Development of selective inhibitors targeting F. tularensis GMP synthase could proceed through several complementary approaches:

• Active Site-Directed Inhibitors: Design compounds that selectively target the glutaminase active site, particularly the conserved cysteine residue (equivalent to Cys104 in human GMP synthetase) that is critical for glutamine hydrolysis. Acivicin provides a starting point for such development, as it covalently modifies this residue .

• Allosteric Modulators: Identify binding sites unique to the bacterial enzyme that could be targeted by small molecules to disrupt domain coordination or induce conformational changes that inhibit enzymatic activity.

• Transition State Analogs: Design compounds that mimic the transition state of the reaction catalyzed by either the glutaminase or synthetase domain, focusing on structural features unique to the bacterial enzyme.

• Fragment-Based Drug Design: Identify small molecular fragments that bind weakly to different regions of the bacterial enzyme and link or optimize them to create potent, selective inhibitors.
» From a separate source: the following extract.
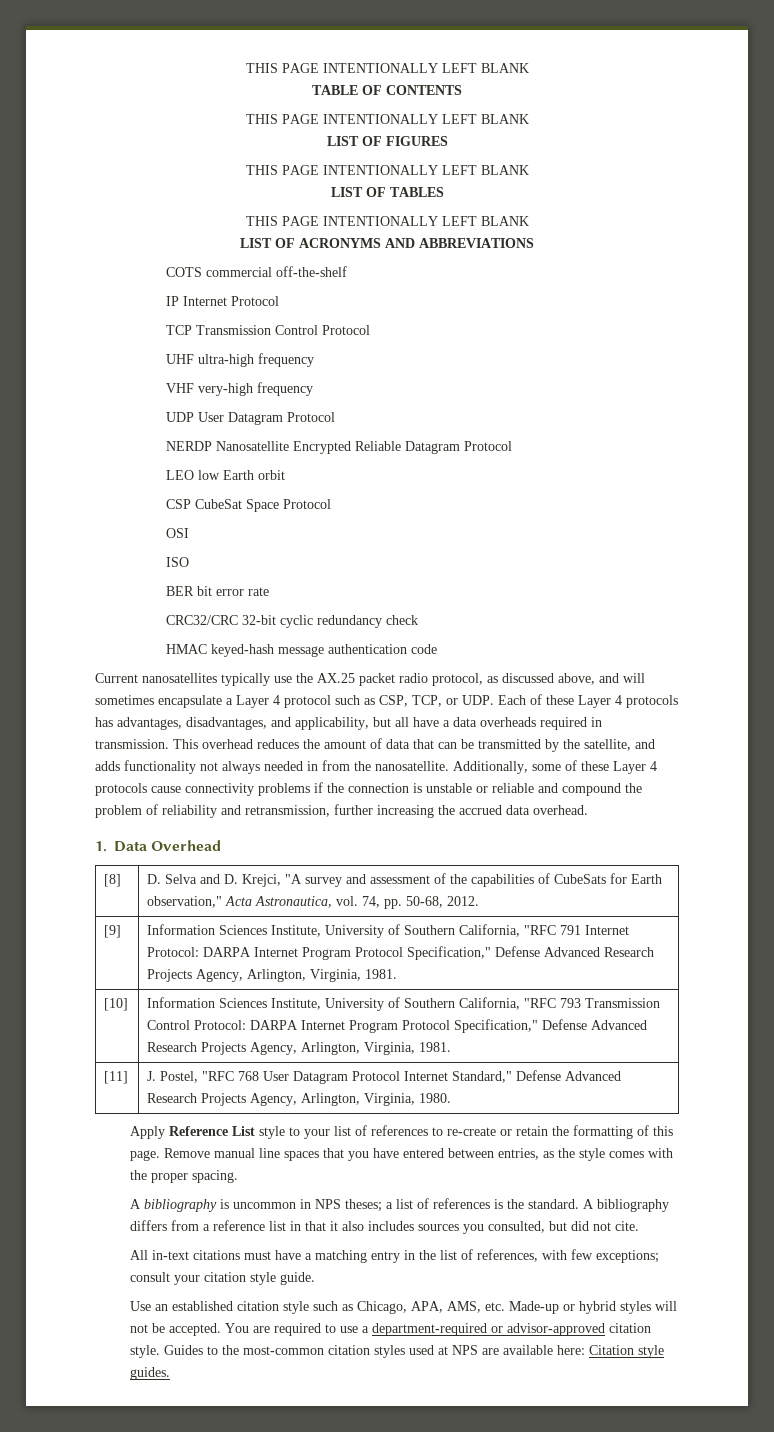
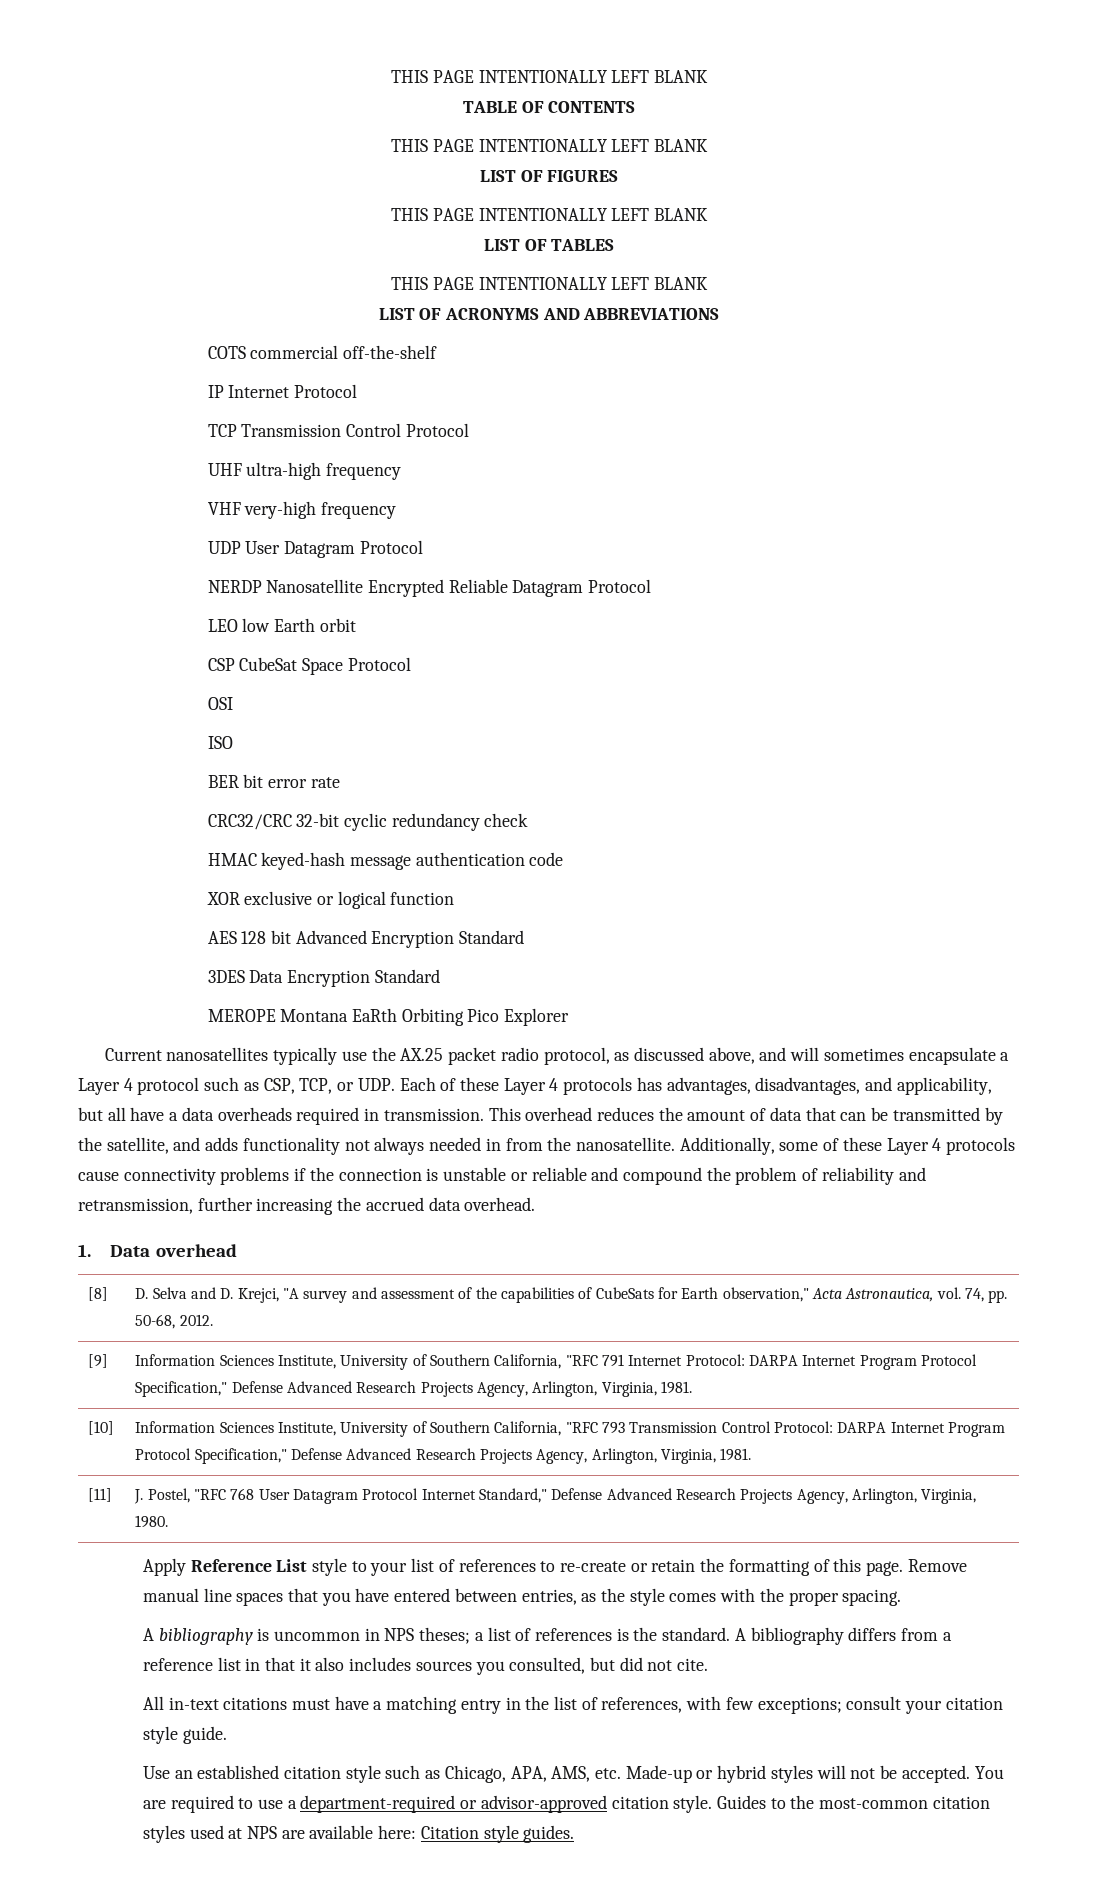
(437, 649) none -> [206,891,455,909] [207,930,525,948] [207,969,440,987] [207,1008,570,1026] // XOR exclusive or logical function // AES 128 bit Advanced Encryption Standard // 3DES Data Encryption Standard // MEROPE Montana EaRth Orbiting Pico Explorer
[151,840,222,851] Overhead -> [155,1244,237,1257] overhead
• Computer-Aided Drug Design: Utilize computational approaches including molecular docking, virtual screening, and molecular dynamics simulations to identify and optimize lead compounds with selective activity against the bacterial enzyme.

• Natural Product Screening: Screen libraries of natural products for compounds with selective activity against F. tularensis GMP synthase, which could serve as starting points for further optimization.

The most promising inhibitors would target features unique to the bacterial enzyme, demonstrate selective toxicity against F. tularensis over host cells, and maintain activity under the environmental conditions encountered during infection.

How can systems biology approaches integrate GMP synthase function into broader metabolic networks of F. tularensis?

Systems biology approaches offer powerful tools for understanding GMP synthase within the broader context of F. tularensis metabolism:

These approaches would provide a comprehensive understanding of how GMP synthase function is integrated into the broader metabolic capabilities that enable F. tularensis to survive and replicate within host cells, potentially revealing novel therapeutic strategies.